> _MATERIALS PROVIDED_
---
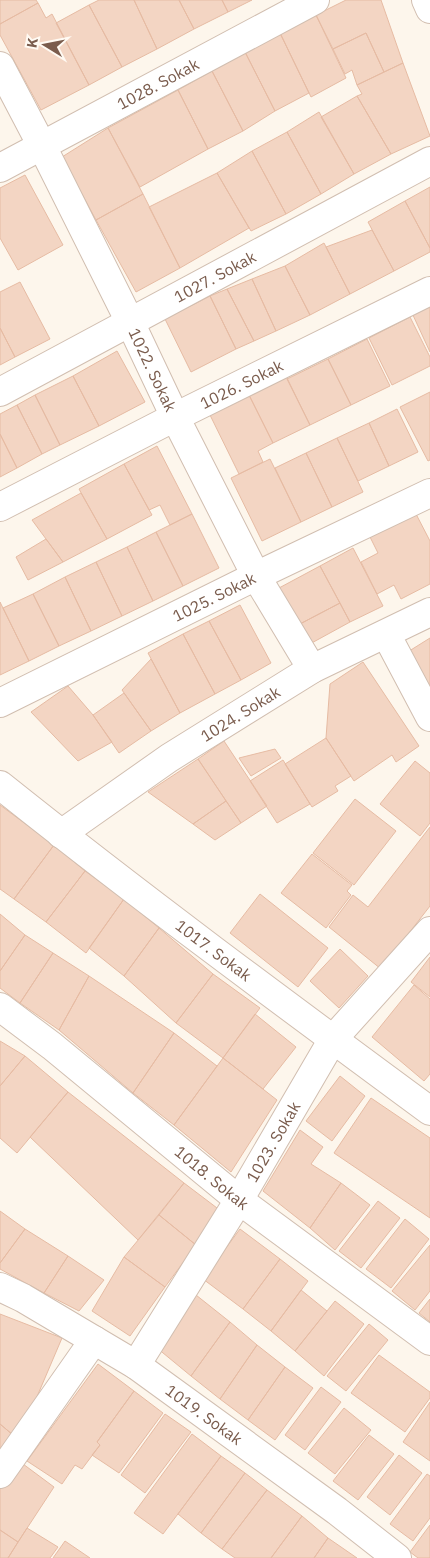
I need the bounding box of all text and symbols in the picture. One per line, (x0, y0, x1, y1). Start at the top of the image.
north arrow (20, 20, 70, 70)
text: K (22, 36, 42, 49)
street label: 1028. Sokak (113, 53, 203, 114)
street label: 1027. Sokak (170, 246, 260, 307)
street label: 1022. Sokak (124, 325, 181, 415)
street label: 1026. Sokak (197, 355, 287, 413)
street label: 1025. Sokak (169, 568, 259, 626)
street label: 1024. Sokak (197, 681, 284, 746)
street label: 1017. Sokak (172, 915, 256, 986)
street label: 1023. Sokak (242, 1097, 305, 1186)
street label: 1018. Sokak (171, 1141, 253, 1214)
street label: 1019. Sokak (162, 1380, 247, 1449)

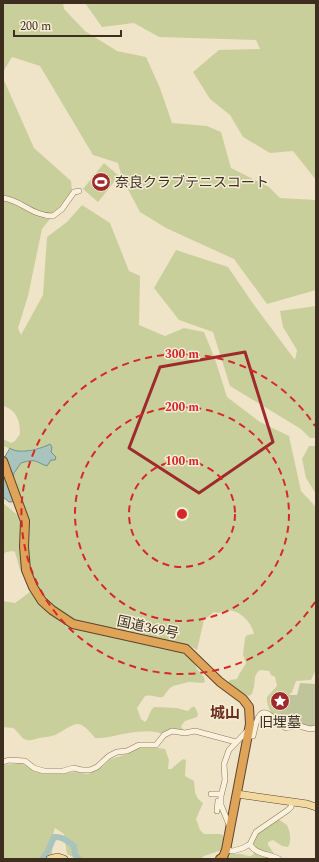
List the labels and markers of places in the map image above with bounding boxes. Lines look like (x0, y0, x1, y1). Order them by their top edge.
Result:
---
> _REQUIRED ACTION_
Print the listing above in full, exactly as written. Omit any pictures.

> _EXERCISE OUTPUT_
I need the bounding box of all text and symbols in the picture. One per line, (x0, y0, x1, y1). Start at the top of the image.
north arrow (20, 20, 70, 70)
text: K (22, 36, 42, 49)
street label: 1028. Sokak (113, 53, 203, 114)
street label: 1027. Sokak (170, 246, 260, 307)
street label: 1022. Sokak (124, 325, 181, 415)
street label: 1026. Sokak (197, 355, 287, 413)
street label: 1025. Sokak (169, 568, 259, 626)
street label: 1024. Sokak (197, 681, 284, 746)
street label: 1017. Sokak (172, 915, 256, 986)
street label: 1023. Sokak (242, 1097, 305, 1186)
street label: 1018. Sokak (171, 1141, 253, 1214)
street label: 1019. Sokak (162, 1380, 247, 1449)

List the labels and markers of places in the map image above with bounding boxes. Lines look like (x0, y0, x1, y1). Order them by their top edge.
Result:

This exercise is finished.